The Dark Knight
Director: Christopher Nolan
Starring: Christian Bale, Heath Ledger, Aaron Eckhart, Gary Oldman, Maggie Gyllenhaal
Rating: 4.5 stars (out of five)
Yes, Heath Ledger really is amazing as the Joker. And good lord, does Christopher Nolan deliver a film worthy of the performance. From the start, The Dark Knight is as intense as a war zone, and while it has more noticeable imperfections than Iron Man and less charm and vision than Hellboy 2, The Dark Knight has brains and ambition and yes indeed, a hell of an effects budget. The action is spectacular, if sometimes confusing, and the film looks magnificent, especially in IMAX.
The previous Nolan/Bale outing, Batman Begins, was the first film to live up to the promise of the Batman character and mythos. Nolan and star Christian Bale took the character to his roots and showed how fundamentally strong those roots are. With that out of the way, their sequel simultaneously kicks ass and psychoanalyzes the dynamic that makes Batman and his key nemeses work so goddamn well, for sixty years, often not in the best of hands.
The popularity of the Batman, a hard character to get “inside” of, is due in great part to the quality of his weird villains, as this film demonstrates. Ledger doesn’t so much steal every scene as set it on fire and dance around while it burns. The film runs a densely packed two and a half hours, and you’ll still hope there’s a director’s cut DVD someday that’ll give you another hour of his work. Every second the camera is on him, you can’t look at anything else.
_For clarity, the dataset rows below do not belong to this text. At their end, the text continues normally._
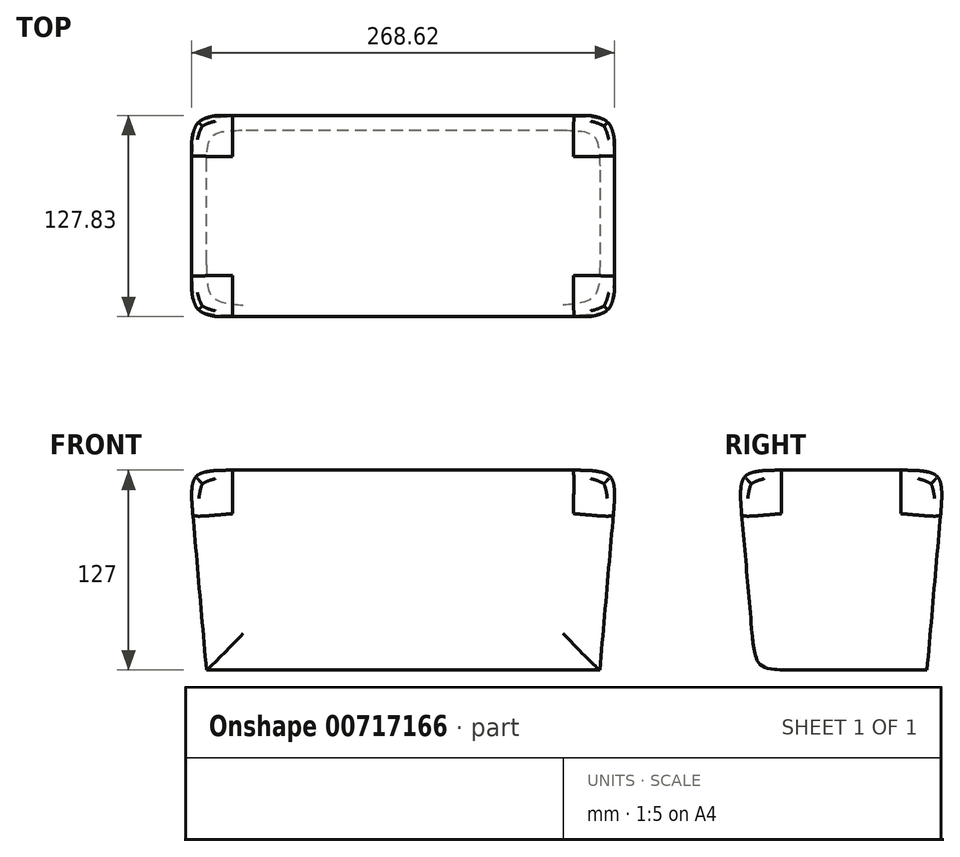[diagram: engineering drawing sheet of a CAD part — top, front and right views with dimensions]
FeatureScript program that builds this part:
annotation { "Feature Type Name" : "Feature", "Feature Type Description" : "" }
export const myFeature = defineFeature(function(context is Context, id is Id, definition is map)
    precondition{}
    {
        {
            var Q0;
            Q0=qCreatedBy(makeId("Top.planeOp"),FACE);
            var sketch = newSketch(context, id + "F0", { "sketchPlane" : qUnion([Q0])});
            skLineSegment(sketch, "E0.bottom", {"start": v(-127.75, 58.54) * mm, "end": v(122.07, 58.54) * mm});
            skLineSegment(sketch, "E0.top", {"start": v(-127.75, -50.5) * mm, "end": v(122.07, -50.5) * mm});
            skLineSegment(sketch, "E0.left", {"start": v(-127.75, 58.54) * mm, "end": v(-127.75, -50.5) * mm});
            skLineSegment(sketch, "E0.right", {"start": v(122.07, 58.54) * mm, "end": v(122.07, -50.5) * mm});
            skSolve(sketch);
        }
        {
            var Q0;
            Q0 = qSketchRegion(id + "F0", true);
            extrude(context, id + "F1", {"entities" : qUnion([Q0]), "depth" : 127 * mm, "offsetDistance" : 25.4 * mm, "hasDraft" : true, "draftAngle" : 5 * degree});
        }
        {
            var Q0;
            Q0=makeQuery(id+"F1.opExtrude","CAP_EDGE",EDGE,{"disambiguationData":[OSD([sQuery(id+"F0.wireOp",EDGE,"E0.right")])],"isStart":false});
            var Q1;
            Q1=makeQuery(id+"F1.opExtrude","CAP_EDGE",EDGE,{"disambiguationData":[OSD([sQuery(id+"F0.wireOp",EDGE,"E0.top")])],"isStart":false});
            var Q2;
            Q2=makeQuery(id+"F1.opExtrude","CAP_EDGE",EDGE,{"disambiguationData":[OSD([sQuery(id+"F0.wireOp",EDGE,"E0.left")])],"isStart":false});
            var Q3;
            Q3=makeQuery(id+"F1.opExtrude","CAP_EDGE",EDGE,{"disambiguationData":[OSD([sQuery(id+"F0.wireOp",EDGE,"E0.bottom")])],"isStart":false});
            var Q4;
            Q4=makeQuery(id+"F1.opExtrude","SWEPT_EDGE",EDGE,{"disambiguationData":[OSD([sQuery(id+"F0.wireOp",EDGE,"E0.top"),sQuery(id+"F0.wireOp",EDGE,"E0.right")])]});
            var Q5;
            Q5=makeQuery(id+"F1.opExtrude","SWEPT_EDGE",EDGE,{"disambiguationData":[OSD([sQuery(id+"F0.wireOp",EDGE,"E0.top"),sQuery(id+"F0.wireOp",EDGE,"E0.left")])]});
            var Q6;
            Q6=makeQuery(id+"F1.opExtrude","SWEPT_EDGE",EDGE,{"disambiguationData":[OSD([sQuery(id+"F0.wireOp",EDGE,"E0.bottom"),sQuery(id+"F0.wireOp",EDGE,"E0.left")])]});
            var Q7;
            Q7=makeQuery(id+"F1.opExtrude","SWEPT_EDGE",EDGE,{"disambiguationData":[OSD([sQuery(id+"F0.wireOp",EDGE,"E0.bottom"),sQuery(id+"F0.wireOp",EDGE,"E0.right")])]});
            var Q8;
            Q8=makeQuery(id+"F1.opExtrude","CAP_EDGE",EDGE,{"disambiguationData":[OSD([sQuery(id+"F0.wireOp",EDGE,"E0.top")])],"isStart":true});
            fillet(context, id + "F2", {"entities" : qUnion([Q0, Q1, Q2, Q3, Q4, Q5, Q6, Q7, Q8]), "radius" : 25.4 * mm, "tangentPropagation" : true, "rho" : .7, "crossSection" : FilletCrossSection.CONIC, "allowEdgeOverflow" : false});
        }
    });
Seriously, you’re looking at that picture of him right now, aren’t you? See?
The other two main players combine to balance Ledger’s power. His Joker is black, unbridled insanity. Aaron Eckhart plays Harvey Dent’s pure, sunny integrity to the hilt without becoming a cloying boy scout, and Bale’s Batman is still all surface intensity, but now with a little more depth of character.
The extremes these characters represent begin to outline Nolan’s themes. Yeah, that’s right, a summer blockbuster can have themes (tell it to Wanted, which couldn’t even be bothered with a sensible plot). Here, it’s the nature of heroism, the value and meaning of the masks or faces we show the world, and how we respond to the injustice and madness of that world. Serious stuff for a superhero flick.
A brilliant supportive cast makes it work. It’s a fine line, when you have the likes of Gary Oldman, Michael Caine and Morgan Freeman in bit parts. Better than last time, Nolan makes them seem comfortable in their roles, better integrated into the story and the world, rather than feeling like Very Special Guest Stars. This time Rachel Dawes, the love interest Katie Holmes played in Batman Begins as a schoolgirl almost grown up, is assayed by Maggie Gyllenhaal, a better actress by far who’s able to do more with the role here.
The genius in the story is that it careens wildly through enough material for three or four films, which gives you a sense of high stakes and crisis, without making you feel like you’re watching the hastily edited evisceration of an unfocused screenplay (Hello, Daredevil!). This movie has so much happening, it’s harder to see what’s going to come next. Contrast it to the vastly entertaining Iron Man or first Spider-Man, which telegraph their formulas pretty well, then make you love the execution. Nolan’s movie is much more surprising, and feels more dangerous as a result.
The film’s length begins to show in a puzzling SWAT sequence at the end. When it finally gets us to the various resolutions we need (the climax has about four major things going on), we close with a key supporting character delivering atrocious philosophizing about the value of Batman as a hero and symbol. It’s cringe-inducing, but by that time the movie has so won you over and worn you out, you shouldn’t be able to put up much of a fight. And the scene’s idiot logic manages to completely upset the Batman/Gotham City status quo, in a way that promises new excitement in a sequel that cannot possibly come soon enough.